● **JOB ITEM**:
Identify every line in the entries below that contains the string "클라우드". Case counts.

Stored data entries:
/---

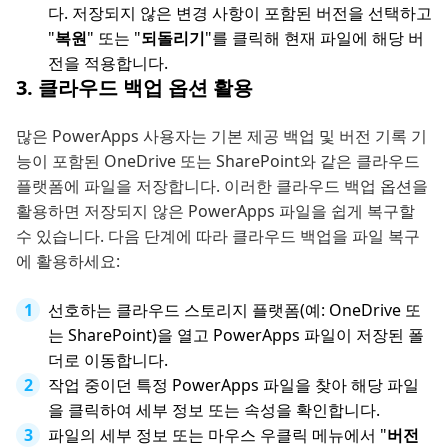
다. 저장되지 않은 변경 사항이 포함된 버전을 선택하고
"
복원
" 또는 "
되돌리기
"를 클릭해 현재 파일에 해당 버
전을 적용합니다.
3. 클라우드 백업 옵션 활용
많은 PowerApps 사용자는 기본 제공 백업 및 버전 기록 기
능이 포함된 OneDrive 또는 SharePoint와 같은 클라우드
플랫폼에 파일을 저장합니다. 이러한 클라우드 백업 옵션을
활용하면 저장되지 않은 PowerApps 파일을 쉽게 복구할
수 있습니다. 다음 단계에 따라 클라우드 백업을 파일 복구
에 활용하세요:
선호하는 클라우드 스토리지 플랫폼(예: OneDrive 또
는 SharePoint)을 열고 PowerApps 파일이 저장된 폴
더로 이동합니다.
작업 중이던 특정 PowerApps 파일을 찾아 해당 파일
을 클릭하여 세부 정보 또는 속성을 확인합니다.
파일의 세부 정보 또는 마우스 우클릭 메뉴에서 "
버전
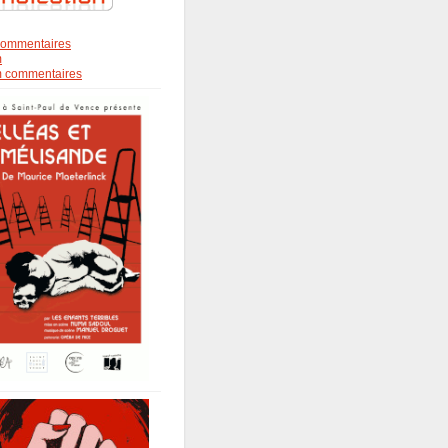
s commentaires
m
om commentaires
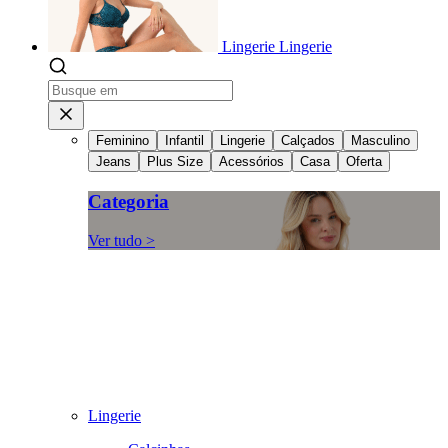
Lingerie
Lingerie
Feminino
Infantil
Lingerie
Calçados
Masculino
Jeans
Plus Size
Acessórios
Casa
Oferta
Categoria
Ver tudo >
Lingerie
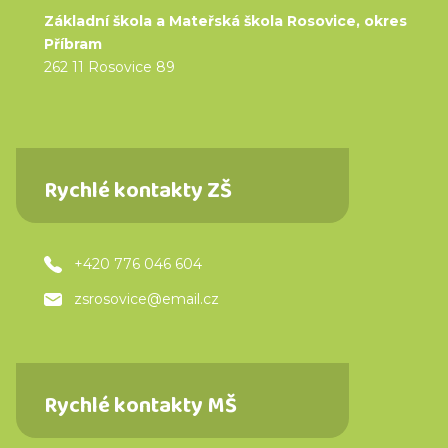
Základní škola a Mateřská škola Rosovice, okres
Příbram
262 11 Rosovice 89
Rychlé kontakty ZŠ
+420 776 046 604
zsrosovice@email.cz
Rychlé kontakty MŠ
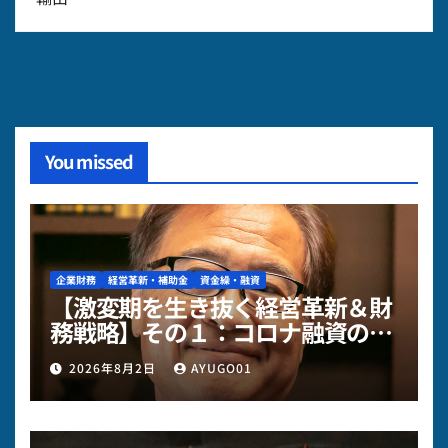
You missed
企業財務
経営革新・補助金
資金繰・融資
【激変期を生き抜く経営革新＆財
務戦略】その１：コロナ融資の元
本返済が重い…「物価高・人件費
2026年8月2日
AYUGO01
高」のダブルパンチを乗り切る財
務の視点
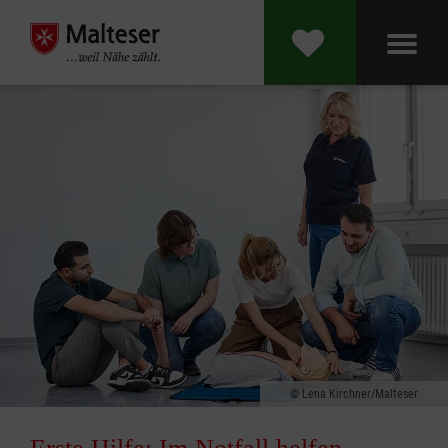
Lena Kirchner/Malteser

\---

● **TASK RESULT**:
3. 클라우드 백업 옵션 활용
능이 포함된 OneDrive 또는 SharePoint와 같은 클라우드
플랫폼에 파일을 저장합니다. 이러한 클라우드 백업 옵션을
수 있습니다. 다음 단계에 따라 클라우드 백업을 파일 복구
선호하는 클라우드 스토리지 플랫폼(예: OneDrive 또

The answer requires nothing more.